→ Problem requirements: Using the records below, transcribe word for word the stretch from the line that contains "Figure 6. Comparison" through the line that contains "Figure 8. The digital model of the virtual", both end lines included, and nothing else.

→ Task data:
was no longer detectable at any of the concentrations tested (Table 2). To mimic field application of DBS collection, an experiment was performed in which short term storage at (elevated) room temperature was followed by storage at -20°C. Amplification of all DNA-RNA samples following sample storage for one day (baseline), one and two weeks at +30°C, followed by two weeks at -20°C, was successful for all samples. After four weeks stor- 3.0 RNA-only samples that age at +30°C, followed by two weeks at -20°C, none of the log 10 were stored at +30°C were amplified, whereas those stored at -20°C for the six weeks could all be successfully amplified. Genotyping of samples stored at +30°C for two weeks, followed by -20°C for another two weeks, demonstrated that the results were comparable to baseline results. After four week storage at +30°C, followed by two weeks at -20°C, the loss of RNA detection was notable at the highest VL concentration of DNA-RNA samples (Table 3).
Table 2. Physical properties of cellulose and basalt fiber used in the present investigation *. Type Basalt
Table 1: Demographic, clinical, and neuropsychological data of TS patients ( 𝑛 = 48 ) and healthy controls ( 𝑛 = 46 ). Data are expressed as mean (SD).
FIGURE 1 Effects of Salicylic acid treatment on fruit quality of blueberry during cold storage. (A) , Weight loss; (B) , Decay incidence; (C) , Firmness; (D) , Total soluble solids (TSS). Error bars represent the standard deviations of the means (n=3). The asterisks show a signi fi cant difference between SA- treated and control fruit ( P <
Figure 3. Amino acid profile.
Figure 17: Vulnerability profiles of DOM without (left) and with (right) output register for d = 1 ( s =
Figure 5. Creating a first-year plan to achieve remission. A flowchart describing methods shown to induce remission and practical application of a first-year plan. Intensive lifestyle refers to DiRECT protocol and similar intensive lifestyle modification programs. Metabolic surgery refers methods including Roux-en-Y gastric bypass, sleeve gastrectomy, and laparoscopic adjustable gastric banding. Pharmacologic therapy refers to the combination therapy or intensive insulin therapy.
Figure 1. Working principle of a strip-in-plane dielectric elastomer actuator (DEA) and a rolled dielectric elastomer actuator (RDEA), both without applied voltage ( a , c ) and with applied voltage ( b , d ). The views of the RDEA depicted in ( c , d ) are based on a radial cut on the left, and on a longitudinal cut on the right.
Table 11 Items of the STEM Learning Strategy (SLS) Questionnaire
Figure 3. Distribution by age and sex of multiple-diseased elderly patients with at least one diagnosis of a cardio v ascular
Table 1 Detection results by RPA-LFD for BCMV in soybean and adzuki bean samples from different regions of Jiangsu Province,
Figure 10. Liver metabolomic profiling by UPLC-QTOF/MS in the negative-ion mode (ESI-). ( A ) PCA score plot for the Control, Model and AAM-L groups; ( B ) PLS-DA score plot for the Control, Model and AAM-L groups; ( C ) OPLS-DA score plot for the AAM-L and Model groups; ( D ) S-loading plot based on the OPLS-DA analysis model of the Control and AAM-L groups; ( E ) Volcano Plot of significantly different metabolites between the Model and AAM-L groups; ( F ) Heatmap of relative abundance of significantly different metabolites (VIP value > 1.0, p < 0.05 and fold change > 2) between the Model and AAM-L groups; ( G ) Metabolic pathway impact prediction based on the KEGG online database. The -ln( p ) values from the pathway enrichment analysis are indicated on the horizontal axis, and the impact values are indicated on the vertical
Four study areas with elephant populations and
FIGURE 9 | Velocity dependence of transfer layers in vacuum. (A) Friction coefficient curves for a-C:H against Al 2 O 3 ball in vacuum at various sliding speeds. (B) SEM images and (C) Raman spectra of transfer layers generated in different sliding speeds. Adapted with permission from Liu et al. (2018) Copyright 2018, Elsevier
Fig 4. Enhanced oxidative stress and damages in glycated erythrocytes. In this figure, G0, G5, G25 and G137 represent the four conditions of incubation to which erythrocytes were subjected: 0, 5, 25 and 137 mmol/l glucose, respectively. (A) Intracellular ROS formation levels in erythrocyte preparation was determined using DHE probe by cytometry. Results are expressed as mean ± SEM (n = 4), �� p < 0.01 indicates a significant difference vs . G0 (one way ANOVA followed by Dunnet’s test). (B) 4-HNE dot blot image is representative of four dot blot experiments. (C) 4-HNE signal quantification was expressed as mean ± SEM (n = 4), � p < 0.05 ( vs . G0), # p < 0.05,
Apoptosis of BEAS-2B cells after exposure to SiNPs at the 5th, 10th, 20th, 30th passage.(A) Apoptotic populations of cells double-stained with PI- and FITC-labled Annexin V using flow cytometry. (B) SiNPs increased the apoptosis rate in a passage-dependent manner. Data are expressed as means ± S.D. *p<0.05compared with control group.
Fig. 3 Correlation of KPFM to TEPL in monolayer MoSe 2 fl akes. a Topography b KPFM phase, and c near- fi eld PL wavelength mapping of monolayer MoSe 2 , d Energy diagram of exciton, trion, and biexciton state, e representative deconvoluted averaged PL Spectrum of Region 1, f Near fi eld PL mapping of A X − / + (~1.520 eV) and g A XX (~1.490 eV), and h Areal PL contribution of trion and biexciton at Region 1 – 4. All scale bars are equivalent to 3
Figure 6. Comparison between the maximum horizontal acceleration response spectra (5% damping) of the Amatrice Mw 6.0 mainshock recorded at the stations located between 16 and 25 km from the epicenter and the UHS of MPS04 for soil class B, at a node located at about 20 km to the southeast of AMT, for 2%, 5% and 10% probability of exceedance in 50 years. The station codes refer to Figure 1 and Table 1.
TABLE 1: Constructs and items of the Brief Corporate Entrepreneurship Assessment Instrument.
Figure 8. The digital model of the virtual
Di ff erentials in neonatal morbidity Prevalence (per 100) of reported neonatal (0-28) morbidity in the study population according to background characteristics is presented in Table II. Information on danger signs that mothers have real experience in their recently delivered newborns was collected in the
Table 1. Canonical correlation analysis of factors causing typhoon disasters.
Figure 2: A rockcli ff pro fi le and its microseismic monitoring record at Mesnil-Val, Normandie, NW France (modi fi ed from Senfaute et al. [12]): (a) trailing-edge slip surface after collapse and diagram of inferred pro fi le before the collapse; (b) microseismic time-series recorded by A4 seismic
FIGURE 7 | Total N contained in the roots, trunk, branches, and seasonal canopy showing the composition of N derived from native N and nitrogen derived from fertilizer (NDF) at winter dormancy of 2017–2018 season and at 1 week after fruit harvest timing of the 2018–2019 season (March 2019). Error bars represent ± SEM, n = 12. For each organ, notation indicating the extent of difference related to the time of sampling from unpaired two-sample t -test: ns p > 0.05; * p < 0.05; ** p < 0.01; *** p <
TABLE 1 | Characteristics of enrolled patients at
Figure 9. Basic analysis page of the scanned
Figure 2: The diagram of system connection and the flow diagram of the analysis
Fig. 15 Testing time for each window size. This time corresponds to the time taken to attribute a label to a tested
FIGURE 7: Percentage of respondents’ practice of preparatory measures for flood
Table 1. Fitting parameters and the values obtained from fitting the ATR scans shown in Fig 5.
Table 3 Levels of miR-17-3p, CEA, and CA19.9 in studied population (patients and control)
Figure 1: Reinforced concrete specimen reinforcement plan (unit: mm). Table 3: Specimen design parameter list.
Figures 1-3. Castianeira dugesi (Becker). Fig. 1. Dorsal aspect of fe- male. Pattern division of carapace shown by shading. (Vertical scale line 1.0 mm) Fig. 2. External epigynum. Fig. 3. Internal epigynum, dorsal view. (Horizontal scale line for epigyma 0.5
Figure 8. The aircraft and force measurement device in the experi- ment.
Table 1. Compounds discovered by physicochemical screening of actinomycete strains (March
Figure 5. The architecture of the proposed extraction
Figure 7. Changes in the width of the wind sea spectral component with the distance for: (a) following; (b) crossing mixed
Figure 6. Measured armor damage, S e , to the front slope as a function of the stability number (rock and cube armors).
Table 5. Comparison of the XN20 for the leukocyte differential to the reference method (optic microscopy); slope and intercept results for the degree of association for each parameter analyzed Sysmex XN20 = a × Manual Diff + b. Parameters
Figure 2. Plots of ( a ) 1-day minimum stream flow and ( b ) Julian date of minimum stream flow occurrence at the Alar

→ Task answer:
Figure 6. Comparison between the maximum horizontal acceleration response spectra (5% damping) of the Amatrice Mw 6.0 mainshock recorded at the stations located between 16 and 25 km from the epicenter and the UHS of MPS04 for soil class B, at a node located at about 20 km to the southeast of AMT, for 2%, 5% and 10% probability of exceedance in 50 years. The station codes refer to Figure 1 and Table 1.
TABLE 1: Constructs and items of the Brief Corporate Entrepreneurship Assessment Instrument.
Figure 8. The digital model of the virtual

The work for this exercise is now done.